— Job item A —
Please output these lines from the entries below verbatim, starting at the line that contains "de las obras más importantes de la literatura" and stopping after the line that contains "el mensaje princip".

Start of Selected excerpt

Library Journal Mobile
Log In  |  Register          Free Newsletter Subscription
Subscribe to LJ Magazine

Scan This Book!

In the race to digitize the public domain, is the future of the library at stake? An interview with the Open Content Alliance's Brewster Kahle

By Andrew Richard Albanese -- Library Journal, 8/15/2007

For all the potential of Web.2.0 technologies, our literary future still rests on what we make of our past, specifically, the centuries of ideas and human thought recorded in the miles of print books sitting on library shelves around the world. To merge the texts and traditions of our print past and our web future, explains visionary technologist Brewster Kahle, represents a truly historic moment for our culture. And, he adds, an opportunity that librarians must be prepared to seize.

Gold rush 2.0

Despite all the librarians who eagerly identify themselves as book lovers, it's hard not to notice that books have had, well, a rather rocky start to the Internet Age. In the first iteration of a World Wide Web, they remained all but hidden on library shelves, and, unsurprisingly, circulation numbers dipped. That led some to surmise that the book was languishing in the throes of obsolescence. But as search technology improved and books became more discoverable through online library catalogs and keyword searches on the wider web, circulation surged back, by double-digit margins in many libraries. Overnight, books that went untouched for years were getting into patrons' hands again. Almost any librarian today will tell you their book circulation is going strong. The question now, however, is where is it going?

Books certainly seem to be a hot commodity these days. Google is racing to tap library shelves worldwide like prospectors once raced to the Klondike. But with its gold rush, “scan first, ask questions later” approach, Google's library program, despite myriad potential benefits, has also wrought confusion, lawsuits from publishers and authors, and serious concerns about how our shared, public domain heritage could be parceled away by commercial gatekeepers in the coming digital generations.

End of Selected excerpt

— Job item B —
From the article on digitizing library books, return the passage that begins at the words "Scan This Book!" and ends after the words "prepared to seize.", copied verbatim.

Start of Records for this task

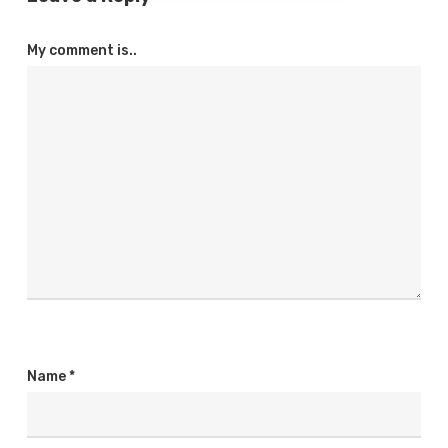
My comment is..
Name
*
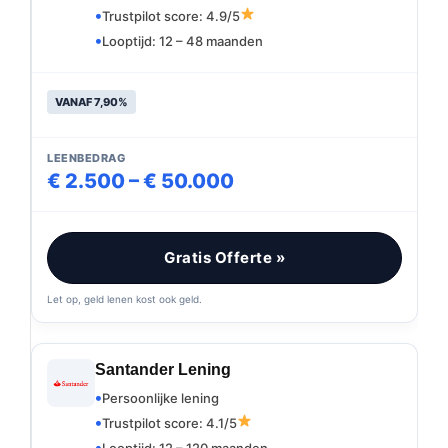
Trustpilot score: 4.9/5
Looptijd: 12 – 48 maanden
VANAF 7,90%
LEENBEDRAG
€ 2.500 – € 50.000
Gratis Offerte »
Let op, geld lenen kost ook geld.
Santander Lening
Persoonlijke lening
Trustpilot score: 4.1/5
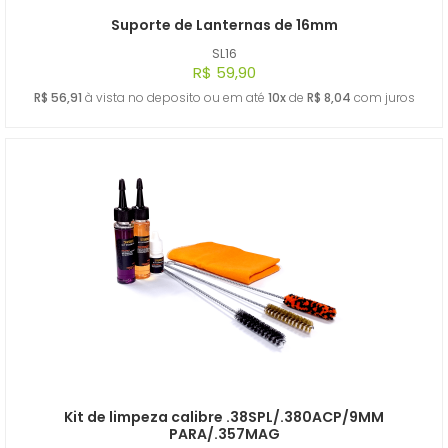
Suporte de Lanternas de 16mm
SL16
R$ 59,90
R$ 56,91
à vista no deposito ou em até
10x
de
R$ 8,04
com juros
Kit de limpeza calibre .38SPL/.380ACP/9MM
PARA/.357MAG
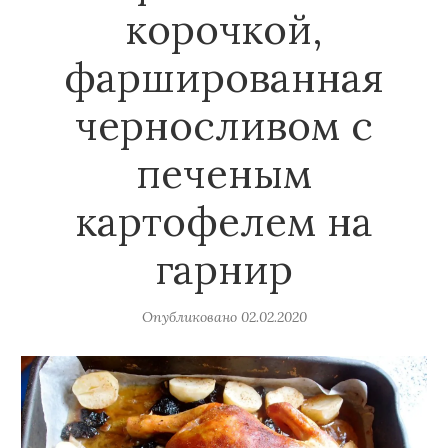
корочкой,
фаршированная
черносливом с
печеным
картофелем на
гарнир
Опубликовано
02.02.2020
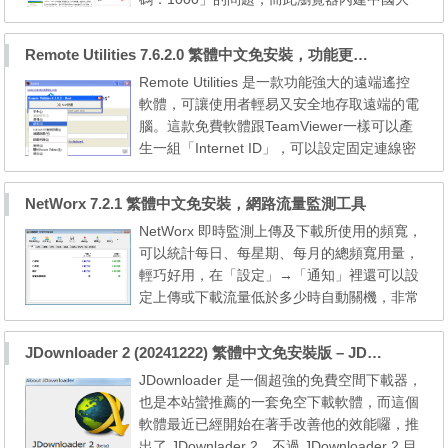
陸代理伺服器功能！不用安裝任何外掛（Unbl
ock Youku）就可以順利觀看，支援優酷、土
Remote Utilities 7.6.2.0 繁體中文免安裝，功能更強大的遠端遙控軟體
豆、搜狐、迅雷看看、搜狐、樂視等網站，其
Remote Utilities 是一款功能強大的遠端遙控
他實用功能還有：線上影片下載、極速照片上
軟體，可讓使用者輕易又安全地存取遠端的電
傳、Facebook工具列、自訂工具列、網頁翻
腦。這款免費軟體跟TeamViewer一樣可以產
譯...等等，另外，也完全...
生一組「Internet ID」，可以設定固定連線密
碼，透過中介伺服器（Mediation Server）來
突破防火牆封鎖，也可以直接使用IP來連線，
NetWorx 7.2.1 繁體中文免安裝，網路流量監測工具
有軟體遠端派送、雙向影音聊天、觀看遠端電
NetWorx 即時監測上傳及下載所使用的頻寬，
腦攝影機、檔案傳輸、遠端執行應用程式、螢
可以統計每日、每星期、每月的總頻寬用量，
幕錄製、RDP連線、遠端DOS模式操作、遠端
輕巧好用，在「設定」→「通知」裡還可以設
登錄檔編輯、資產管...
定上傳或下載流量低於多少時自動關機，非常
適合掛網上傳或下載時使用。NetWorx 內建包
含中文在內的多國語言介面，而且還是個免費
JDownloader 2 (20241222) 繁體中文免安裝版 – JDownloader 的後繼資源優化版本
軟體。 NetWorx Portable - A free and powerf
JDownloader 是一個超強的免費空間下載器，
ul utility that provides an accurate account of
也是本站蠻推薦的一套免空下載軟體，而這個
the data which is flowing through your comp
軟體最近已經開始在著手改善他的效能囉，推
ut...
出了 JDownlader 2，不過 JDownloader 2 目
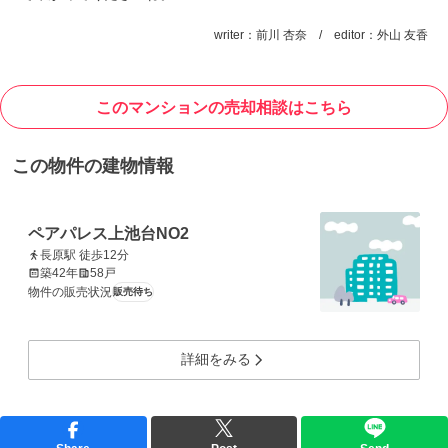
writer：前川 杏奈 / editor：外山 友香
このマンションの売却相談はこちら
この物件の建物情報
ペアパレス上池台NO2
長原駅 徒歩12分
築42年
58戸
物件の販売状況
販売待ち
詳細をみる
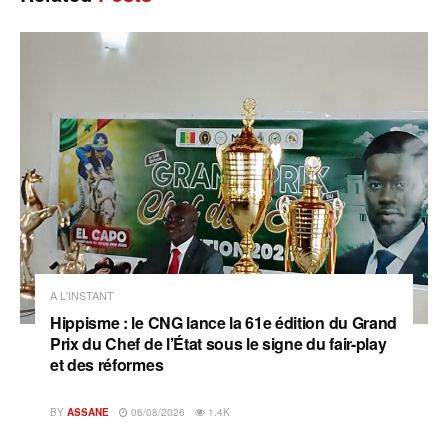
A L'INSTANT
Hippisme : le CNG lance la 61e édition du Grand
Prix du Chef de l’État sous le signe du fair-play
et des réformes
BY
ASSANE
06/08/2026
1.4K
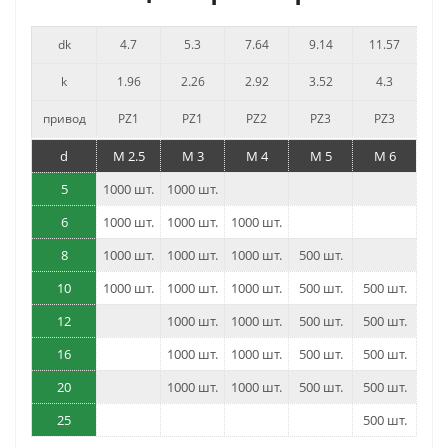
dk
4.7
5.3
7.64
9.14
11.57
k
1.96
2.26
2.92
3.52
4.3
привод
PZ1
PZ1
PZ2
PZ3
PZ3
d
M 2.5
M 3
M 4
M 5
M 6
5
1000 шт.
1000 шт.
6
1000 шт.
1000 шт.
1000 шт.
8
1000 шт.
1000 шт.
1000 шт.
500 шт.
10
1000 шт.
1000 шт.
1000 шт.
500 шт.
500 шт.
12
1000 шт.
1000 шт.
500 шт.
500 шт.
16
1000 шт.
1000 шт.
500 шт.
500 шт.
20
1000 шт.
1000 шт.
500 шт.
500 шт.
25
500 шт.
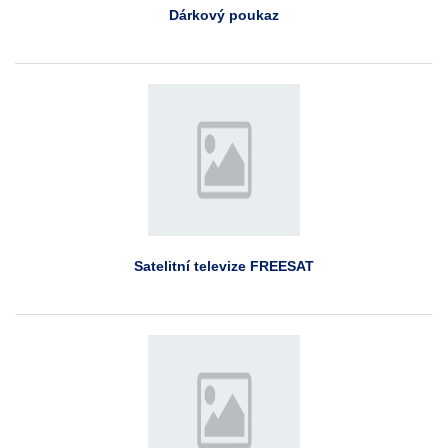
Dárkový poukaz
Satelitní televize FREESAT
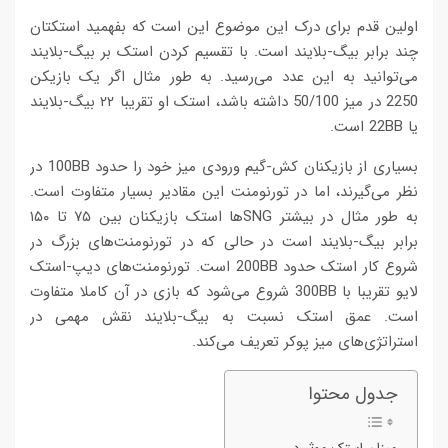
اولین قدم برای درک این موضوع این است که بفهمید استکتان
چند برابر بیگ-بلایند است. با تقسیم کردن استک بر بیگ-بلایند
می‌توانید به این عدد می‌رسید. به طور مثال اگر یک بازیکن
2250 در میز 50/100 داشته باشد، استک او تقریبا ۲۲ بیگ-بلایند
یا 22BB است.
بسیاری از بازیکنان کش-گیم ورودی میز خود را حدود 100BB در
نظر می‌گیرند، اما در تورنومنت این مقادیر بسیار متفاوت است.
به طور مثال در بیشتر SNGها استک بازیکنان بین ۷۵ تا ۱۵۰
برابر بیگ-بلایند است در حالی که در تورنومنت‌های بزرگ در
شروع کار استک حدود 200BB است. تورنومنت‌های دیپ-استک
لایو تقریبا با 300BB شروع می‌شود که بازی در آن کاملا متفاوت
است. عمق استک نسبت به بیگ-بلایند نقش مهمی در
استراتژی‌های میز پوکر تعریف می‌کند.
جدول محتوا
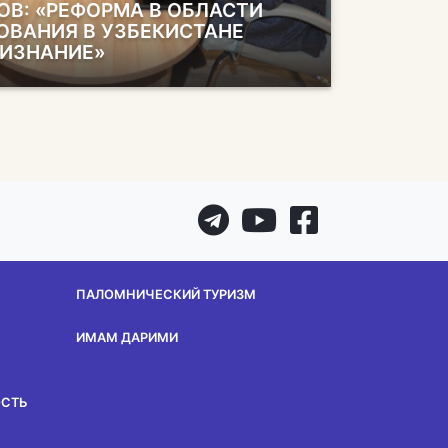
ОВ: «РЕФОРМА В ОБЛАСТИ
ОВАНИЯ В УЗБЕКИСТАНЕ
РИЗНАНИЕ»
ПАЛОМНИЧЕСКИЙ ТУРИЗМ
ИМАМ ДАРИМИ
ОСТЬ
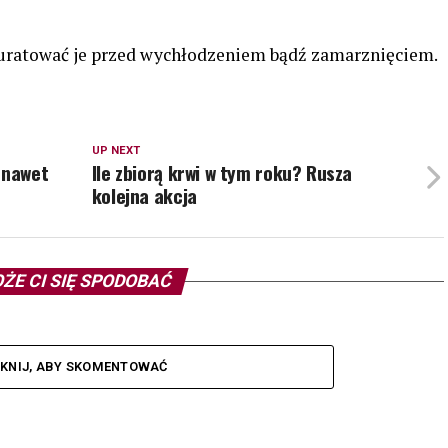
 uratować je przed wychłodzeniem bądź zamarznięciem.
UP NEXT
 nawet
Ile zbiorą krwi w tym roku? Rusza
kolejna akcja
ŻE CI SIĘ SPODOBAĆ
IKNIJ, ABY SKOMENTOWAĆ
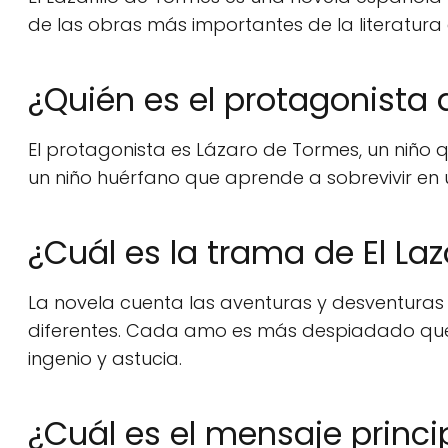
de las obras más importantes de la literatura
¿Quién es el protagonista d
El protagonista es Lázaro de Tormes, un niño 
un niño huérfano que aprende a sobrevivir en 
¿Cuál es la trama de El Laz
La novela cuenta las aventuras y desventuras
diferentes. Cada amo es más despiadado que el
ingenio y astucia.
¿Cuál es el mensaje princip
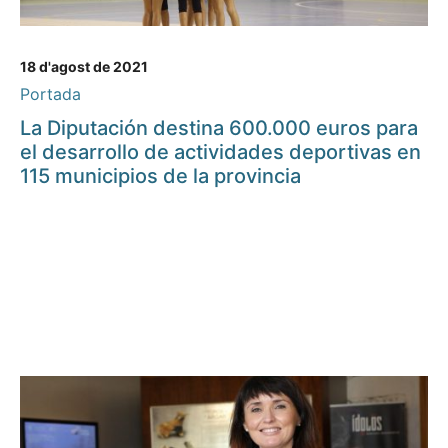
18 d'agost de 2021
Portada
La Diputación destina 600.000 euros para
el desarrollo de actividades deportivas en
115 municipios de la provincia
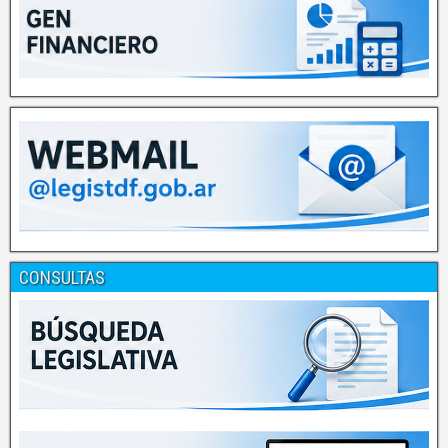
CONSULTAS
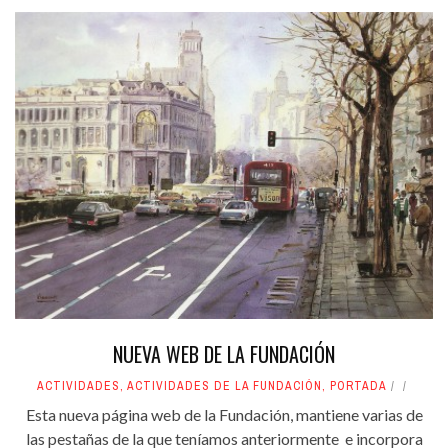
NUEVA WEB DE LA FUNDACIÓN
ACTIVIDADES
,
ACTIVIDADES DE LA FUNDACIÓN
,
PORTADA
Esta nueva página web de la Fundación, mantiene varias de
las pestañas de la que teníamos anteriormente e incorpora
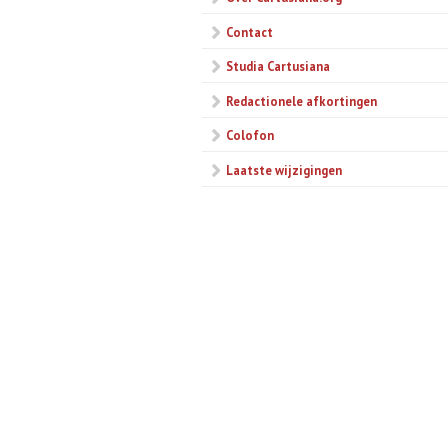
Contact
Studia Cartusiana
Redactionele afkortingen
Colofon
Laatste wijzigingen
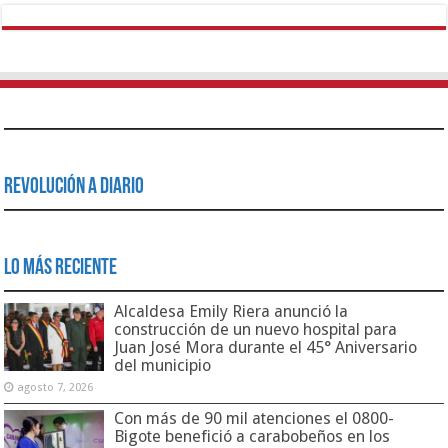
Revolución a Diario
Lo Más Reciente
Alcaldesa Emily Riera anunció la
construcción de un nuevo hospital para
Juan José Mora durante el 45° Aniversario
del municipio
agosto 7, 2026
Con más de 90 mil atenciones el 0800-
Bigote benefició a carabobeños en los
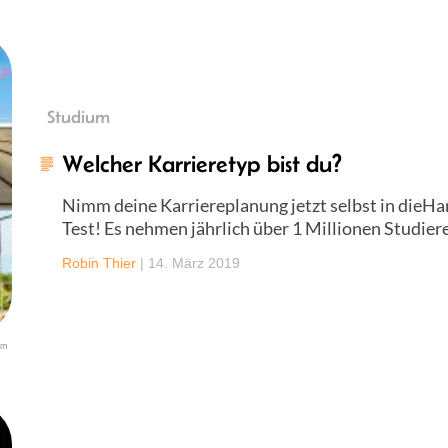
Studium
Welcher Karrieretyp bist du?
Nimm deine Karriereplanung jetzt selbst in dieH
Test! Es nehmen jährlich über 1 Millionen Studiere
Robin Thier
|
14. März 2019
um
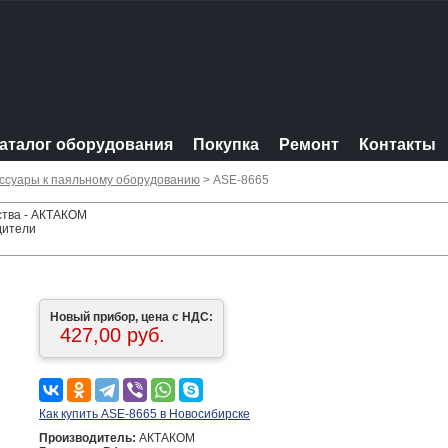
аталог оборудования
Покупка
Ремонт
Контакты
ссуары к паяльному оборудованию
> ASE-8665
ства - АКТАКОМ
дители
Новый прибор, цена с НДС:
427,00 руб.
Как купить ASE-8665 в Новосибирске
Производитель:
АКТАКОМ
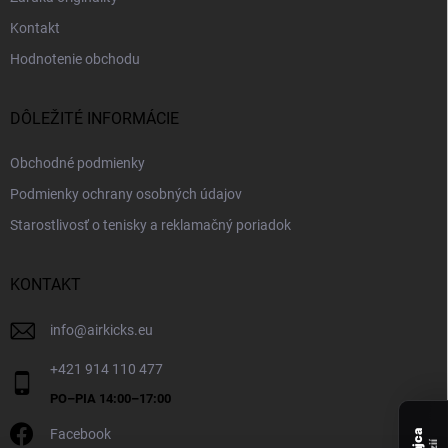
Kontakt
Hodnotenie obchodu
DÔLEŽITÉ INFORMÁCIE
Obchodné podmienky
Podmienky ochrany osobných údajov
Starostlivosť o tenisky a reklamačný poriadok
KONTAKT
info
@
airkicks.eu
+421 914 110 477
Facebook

End of Records for this task

— Answer space A —
de las obras más importantes de la literatura
¿Quién es el protagonista d
El protagonista es Lázaro de Tormes, un niño 
un niño huérfano que aprende a sobrevivir en 
¿Cuál es la trama de El Laz
La novela cuenta las aventuras y desventuras
diferentes. Cada amo es más despiadado que el
ingenio y astucia.
¿Cuál es el mensaje princip

— Answer space B —
Scan This Book!

In the race to digitize the public domain, is the future of the library at stake? An interview with the Open Content Alliance's Brewster Kahle

By Andrew Richard Albanese -- Library Journal, 8/15/2007

For all the potential of Web.2.0 technologies, our literary future still rests on what we make of our past, specifically, the centuries of ideas and human thought recorded in the miles of print books sitting on library shelves around the world. To merge the texts and traditions of our print past and our web future, explains visionary technologist Brewster Kahle, represents a truly historic moment for our culture. And, he adds, an opportunity that librarians must be prepared to seize.